A voz condiz com a forma de estar. Parece precisar de tanto tempo para estar como precisa para criar. Aqui e ali vai falando da demora com que os seus desenhos são feitos. "Por vezes as editoras pedem dois meses para realizar um trabalho de cerca de 20 ilustrações e eu nunca consigo fazer. Eu demoro realmente muito tempo e as editoras parece que precisam das coisas para ontem. Eu percebo, é um negócio e eles têm prazos e um livro não é só um ilustrador, é o autor do texto, é o designer..."
O livro agora premiado teve tempo, muito tempo. Fátima sorri e conta como tudo aconteceu. "A autora [do texto] é uma colega [professora] aqui em Azeitão, de matemática e ciências, no segundo ciclo. E também escreve. Uma nossa colega da escola onde eu estava anteriormente, aqui na Aranguez, que conhecia a Teresa [Marques], juntou-nos. Perguntou se eu não gostaria de realizar um desenho para a Teresa que gosta de escrever a partir de imagens. Foi assim. Eu realizei este desenho, foi aqui que o livro nasceu, e a partir daqui ela de um dia para o outro escreveu este texto."
O Sonho com Asas nasce de uma ilustração, que está agora a meio do livro. É uma "mulher menina, não sei, que está num espaço exterior, não sei explicar... às vezes não temos explicação para tudo. Aconteceu, não sei muito bem". Esta menina que saiu da imaginação de Fátima Afonso para o meio de um livro, fez nascer uma história escrita por Teresa Marques. A história de uma viagem, que pode ser a viagem de uma pessoa qualquer a um sítio qualquer. Com ou sem sapatos.
Voltemos a escutar a ilustradora: "O texto sofreu algumas alterações com os meus desenhos e os meus desenhos com o texto que ela me ia enviando, e o livro apareceu assim com naturalidade. Teve tempo. Nós decidimos concorrer ao prémio Compostela para álbuns ilustrados, o trabalho estava todo em maquete e tinha já três originais em produto final e enviei no último minuto e tivemos a sorte de ficarmos em segundo lugar e depois a Kalandraka publicou. O prémio foi em 2014, entretanto demorei cerca de um ano até o livro ser publicado". Uma ilustração que faz nascer uma história que faz nascer outras ilustrações que ganham um prémio que dão origem a um livro. Foi assim com Sonho com Asas.
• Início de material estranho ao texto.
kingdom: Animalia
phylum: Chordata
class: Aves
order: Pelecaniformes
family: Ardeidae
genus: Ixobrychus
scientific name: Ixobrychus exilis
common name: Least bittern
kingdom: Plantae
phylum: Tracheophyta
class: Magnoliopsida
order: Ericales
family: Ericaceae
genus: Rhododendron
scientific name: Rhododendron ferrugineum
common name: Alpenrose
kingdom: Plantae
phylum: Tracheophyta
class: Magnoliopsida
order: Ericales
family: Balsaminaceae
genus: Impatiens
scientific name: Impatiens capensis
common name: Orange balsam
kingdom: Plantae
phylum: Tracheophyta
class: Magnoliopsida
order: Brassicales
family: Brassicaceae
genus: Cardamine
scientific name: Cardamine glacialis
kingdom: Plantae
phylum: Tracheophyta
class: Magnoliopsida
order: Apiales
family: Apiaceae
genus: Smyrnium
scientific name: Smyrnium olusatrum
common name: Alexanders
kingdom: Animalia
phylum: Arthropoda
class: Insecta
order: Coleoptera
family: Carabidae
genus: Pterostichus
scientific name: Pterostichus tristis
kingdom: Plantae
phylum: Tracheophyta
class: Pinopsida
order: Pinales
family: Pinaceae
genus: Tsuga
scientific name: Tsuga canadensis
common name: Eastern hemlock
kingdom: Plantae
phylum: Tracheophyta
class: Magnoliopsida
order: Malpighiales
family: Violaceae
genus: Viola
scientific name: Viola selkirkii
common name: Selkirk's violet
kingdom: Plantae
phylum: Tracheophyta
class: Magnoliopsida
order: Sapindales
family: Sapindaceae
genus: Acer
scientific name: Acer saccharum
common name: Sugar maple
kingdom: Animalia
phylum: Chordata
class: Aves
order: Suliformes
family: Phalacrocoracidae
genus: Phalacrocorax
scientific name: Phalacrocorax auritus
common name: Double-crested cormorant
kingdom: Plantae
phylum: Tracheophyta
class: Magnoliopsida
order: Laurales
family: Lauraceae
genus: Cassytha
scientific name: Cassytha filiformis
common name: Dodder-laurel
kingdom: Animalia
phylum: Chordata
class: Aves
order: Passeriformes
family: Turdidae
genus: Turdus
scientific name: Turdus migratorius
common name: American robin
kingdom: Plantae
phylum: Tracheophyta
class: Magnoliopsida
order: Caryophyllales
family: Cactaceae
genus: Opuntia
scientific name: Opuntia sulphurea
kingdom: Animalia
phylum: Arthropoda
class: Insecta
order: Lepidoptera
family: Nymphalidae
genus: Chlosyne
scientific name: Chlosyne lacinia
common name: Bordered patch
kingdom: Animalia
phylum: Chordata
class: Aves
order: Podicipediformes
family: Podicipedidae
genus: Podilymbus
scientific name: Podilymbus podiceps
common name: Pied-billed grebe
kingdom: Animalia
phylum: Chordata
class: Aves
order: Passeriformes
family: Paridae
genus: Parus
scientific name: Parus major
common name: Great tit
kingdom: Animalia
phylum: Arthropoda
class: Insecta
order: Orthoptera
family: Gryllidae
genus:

Os desenhos de Fátima Afonso transportam muitas referências do mundo da pintura. Talvez aqui Hieronymus Bosch, ali [O Meu Primeiro Eça de Queirós, de Luísa Ducla Soares, 2011] Klimt. "Sim" - admite. "Porque nós vamos buscar a inspiração a muitos lados. Eu vou muito à história da pintura, é evidente, acho que não posso fugir a isso. O nosso imaginário vai sendo construído ao longo do tempo que vamos vivendo e vamos recebendo estas influências e é natural que isso passe para o nosso trabalho", considera.
Gosta de utilizar "técnica mista" - "Dou sempre uma base de aguarela para definir a mancha de cor, depois vou sobrepondo outros materiais: guache, acrílico, lápis de cor, novamente aguarela, pontualmente colagem. Programas de desenho não utilizo, a não ser para ampliar um esboço ou outro."
No estirador do quartinho de sua casa onde abre a porta ao seu mundo estão vários projetos. Todos feitos de tempo. E outros materiais.